◆ Task directions
Going down the data below, set down exactly the line with "برای پذیرفته‌شدگان از" and each line after it through the line with "vecino de Luna, en 1263; Ximeno"; no other lines.

Collected data:
_____
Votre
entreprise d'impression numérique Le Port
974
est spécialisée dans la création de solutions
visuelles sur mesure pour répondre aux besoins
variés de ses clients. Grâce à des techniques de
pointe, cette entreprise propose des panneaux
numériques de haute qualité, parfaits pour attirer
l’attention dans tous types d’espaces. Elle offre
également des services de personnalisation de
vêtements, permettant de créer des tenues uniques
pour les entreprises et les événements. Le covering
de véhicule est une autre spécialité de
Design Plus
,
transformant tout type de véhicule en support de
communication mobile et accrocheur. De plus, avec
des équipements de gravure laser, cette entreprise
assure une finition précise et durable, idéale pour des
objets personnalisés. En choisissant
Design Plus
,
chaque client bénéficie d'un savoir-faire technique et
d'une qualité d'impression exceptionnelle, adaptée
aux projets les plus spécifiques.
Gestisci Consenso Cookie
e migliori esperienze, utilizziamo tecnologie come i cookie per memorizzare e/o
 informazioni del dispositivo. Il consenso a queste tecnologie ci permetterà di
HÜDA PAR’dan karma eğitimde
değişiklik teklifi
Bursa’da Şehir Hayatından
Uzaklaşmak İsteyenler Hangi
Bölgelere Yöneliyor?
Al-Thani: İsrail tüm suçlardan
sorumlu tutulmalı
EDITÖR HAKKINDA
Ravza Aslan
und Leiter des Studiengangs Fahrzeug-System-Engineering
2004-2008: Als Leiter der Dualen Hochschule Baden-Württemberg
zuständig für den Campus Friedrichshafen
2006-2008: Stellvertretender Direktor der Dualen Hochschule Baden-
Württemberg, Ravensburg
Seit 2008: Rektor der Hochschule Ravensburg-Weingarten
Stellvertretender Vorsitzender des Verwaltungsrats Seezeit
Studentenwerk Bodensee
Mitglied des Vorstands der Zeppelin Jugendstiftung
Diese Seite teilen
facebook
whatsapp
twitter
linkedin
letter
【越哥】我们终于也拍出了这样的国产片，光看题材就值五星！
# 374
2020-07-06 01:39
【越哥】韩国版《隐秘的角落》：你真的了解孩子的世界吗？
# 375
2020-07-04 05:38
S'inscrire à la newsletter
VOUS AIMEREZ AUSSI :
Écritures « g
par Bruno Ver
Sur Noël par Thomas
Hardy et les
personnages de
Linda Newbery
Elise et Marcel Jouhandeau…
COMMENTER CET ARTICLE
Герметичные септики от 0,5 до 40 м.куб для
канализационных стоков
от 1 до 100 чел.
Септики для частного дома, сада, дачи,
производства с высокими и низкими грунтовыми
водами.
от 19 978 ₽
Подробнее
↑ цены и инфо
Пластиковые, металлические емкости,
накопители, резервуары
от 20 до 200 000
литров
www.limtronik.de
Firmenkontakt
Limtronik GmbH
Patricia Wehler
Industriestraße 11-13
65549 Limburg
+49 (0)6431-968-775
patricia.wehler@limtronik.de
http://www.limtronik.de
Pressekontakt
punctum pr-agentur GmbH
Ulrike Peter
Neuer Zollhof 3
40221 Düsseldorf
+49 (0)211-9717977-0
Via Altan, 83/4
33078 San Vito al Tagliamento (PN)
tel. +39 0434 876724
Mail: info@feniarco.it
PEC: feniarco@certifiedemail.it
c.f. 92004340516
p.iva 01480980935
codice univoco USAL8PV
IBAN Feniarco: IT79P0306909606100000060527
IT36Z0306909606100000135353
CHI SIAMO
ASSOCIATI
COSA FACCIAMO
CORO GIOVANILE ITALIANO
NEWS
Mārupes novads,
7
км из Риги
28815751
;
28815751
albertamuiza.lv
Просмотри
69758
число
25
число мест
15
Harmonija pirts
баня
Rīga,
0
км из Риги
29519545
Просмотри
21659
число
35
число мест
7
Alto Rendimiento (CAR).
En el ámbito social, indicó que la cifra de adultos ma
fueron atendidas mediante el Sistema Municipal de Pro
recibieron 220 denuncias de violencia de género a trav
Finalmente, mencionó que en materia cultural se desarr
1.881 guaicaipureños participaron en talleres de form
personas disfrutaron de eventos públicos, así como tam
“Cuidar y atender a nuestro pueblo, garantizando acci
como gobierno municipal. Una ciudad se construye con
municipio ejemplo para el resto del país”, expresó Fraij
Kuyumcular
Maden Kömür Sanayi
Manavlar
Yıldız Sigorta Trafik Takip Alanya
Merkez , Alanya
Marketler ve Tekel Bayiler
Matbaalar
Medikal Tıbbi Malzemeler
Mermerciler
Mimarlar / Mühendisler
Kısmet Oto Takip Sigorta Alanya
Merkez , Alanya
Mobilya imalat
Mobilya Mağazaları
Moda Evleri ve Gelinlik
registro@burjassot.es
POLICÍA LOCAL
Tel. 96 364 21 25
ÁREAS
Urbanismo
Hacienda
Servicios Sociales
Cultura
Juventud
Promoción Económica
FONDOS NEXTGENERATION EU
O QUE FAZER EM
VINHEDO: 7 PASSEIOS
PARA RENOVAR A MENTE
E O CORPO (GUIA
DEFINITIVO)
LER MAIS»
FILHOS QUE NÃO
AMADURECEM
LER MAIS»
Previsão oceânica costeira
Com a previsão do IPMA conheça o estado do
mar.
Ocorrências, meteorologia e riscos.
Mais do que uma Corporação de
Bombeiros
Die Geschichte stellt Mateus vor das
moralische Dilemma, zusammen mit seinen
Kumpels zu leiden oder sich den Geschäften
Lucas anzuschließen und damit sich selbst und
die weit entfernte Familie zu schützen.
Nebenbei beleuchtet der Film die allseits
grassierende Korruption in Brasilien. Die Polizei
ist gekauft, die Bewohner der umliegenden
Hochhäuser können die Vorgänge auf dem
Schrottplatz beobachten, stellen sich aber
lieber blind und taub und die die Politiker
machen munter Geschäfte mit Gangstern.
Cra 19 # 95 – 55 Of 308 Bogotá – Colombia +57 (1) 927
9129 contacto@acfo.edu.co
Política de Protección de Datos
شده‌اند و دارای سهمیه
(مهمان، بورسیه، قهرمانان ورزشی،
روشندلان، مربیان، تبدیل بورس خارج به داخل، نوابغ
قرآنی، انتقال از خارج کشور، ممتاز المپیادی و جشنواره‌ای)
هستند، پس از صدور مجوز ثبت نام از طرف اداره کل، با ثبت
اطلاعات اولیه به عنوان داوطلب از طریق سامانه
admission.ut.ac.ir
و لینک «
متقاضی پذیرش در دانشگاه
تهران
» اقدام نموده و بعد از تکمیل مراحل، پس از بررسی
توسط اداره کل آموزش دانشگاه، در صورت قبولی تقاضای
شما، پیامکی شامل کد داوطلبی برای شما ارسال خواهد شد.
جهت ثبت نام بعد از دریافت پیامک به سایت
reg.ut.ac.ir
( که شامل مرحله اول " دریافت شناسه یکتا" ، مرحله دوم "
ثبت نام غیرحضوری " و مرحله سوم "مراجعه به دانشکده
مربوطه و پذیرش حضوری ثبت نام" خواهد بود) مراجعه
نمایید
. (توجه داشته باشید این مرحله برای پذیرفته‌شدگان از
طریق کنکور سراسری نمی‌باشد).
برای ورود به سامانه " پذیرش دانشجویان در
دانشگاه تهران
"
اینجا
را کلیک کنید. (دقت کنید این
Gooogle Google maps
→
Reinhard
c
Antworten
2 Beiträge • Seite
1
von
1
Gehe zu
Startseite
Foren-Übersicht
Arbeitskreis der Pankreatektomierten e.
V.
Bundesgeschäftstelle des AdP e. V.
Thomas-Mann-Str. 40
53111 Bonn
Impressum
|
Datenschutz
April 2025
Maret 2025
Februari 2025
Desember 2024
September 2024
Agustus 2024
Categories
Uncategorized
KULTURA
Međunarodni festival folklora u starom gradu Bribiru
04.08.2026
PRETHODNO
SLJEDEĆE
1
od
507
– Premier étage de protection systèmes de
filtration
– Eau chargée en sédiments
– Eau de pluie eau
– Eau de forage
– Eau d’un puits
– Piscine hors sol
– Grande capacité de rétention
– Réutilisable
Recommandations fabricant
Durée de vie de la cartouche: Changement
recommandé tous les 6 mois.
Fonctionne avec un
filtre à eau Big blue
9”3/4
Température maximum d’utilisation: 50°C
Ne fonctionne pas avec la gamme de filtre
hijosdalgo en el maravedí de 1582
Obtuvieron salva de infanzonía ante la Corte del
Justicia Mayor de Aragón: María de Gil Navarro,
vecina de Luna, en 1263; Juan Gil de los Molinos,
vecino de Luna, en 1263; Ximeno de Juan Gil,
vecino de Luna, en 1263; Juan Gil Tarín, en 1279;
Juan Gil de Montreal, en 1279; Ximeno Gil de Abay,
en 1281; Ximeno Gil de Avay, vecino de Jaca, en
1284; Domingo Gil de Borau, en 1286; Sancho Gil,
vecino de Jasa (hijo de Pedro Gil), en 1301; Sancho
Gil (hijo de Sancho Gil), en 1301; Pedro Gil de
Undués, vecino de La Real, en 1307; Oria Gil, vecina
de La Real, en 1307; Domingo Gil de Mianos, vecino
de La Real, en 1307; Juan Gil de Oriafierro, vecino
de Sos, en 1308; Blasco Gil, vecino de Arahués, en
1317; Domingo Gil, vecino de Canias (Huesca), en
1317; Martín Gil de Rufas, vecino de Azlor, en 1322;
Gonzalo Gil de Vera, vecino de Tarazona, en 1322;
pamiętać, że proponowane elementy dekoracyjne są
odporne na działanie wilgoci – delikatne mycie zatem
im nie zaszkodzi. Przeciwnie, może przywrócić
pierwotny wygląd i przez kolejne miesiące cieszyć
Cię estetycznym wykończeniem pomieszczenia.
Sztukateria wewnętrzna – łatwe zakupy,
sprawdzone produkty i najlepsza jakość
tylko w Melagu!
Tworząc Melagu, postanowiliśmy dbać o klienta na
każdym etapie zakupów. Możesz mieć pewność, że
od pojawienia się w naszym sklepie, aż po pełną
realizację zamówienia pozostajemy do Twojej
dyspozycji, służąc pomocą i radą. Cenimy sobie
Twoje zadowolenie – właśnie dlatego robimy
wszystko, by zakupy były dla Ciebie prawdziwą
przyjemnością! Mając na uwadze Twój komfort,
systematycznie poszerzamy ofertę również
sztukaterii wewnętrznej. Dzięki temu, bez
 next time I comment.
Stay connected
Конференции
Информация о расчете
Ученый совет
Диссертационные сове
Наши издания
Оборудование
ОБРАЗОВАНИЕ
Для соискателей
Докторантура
_____
◆ Result for this task
. (توجه داشته باشید این مرحله برای پذیرفته‌شدگان از
طریق کنکور سراسری نمی‌باشد).
برای ورود به سامانه " پذیرش دانشجویان در
دانشگاه تهران
"
اینجا
را کلیک کنید. (دقت کنید این
Gooogle Google maps
→
Reinhard
c
Antworten
2 Beiträge • Seite
1
von
1
Gehe zu
Startseite
Foren-Übersicht
Arbeitskreis der Pankreatektomierten e.
V.
Bundesgeschäftstelle des AdP e. V.
Thomas-Mann-Str. 40
53111 Bonn
Impressum
|
Datenschutz
April 2025
Maret 2025
Februari 2025
Desember 2024
September 2024
Agustus 2024
Categories
Uncategorized
KULTURA
Međunarodni festival folklora u starom gradu Bribiru
04.08.2026
PRETHODNO
SLJEDEĆE
1
od
507
– Premier étage de protection systèmes de
filtration
– Eau chargée en sédiments
– Eau de pluie eau
– Eau de forage
– Eau d’un puits
– Piscine hors sol
– Grande capacité de rétention
– Réutilisable
Recommandations fabricant
Durée de vie de la cartouche: Changement
recommandé tous les 6 mois.
Fonctionne avec un
filtre à eau Big blue
9”3/4
Température maximum d’utilisation: 50°C
Ne fonctionne pas avec la gamme de filtre
hijosdalgo en el maravedí de 1582
Obtuvieron salva de infanzonía ante la Corte del
Justicia Mayor de Aragón: María de Gil Navarro,
vecina de Luna, en 1263; Juan Gil de los Molinos,
vecino de Luna, en 1263; Ximeno de Juan Gil,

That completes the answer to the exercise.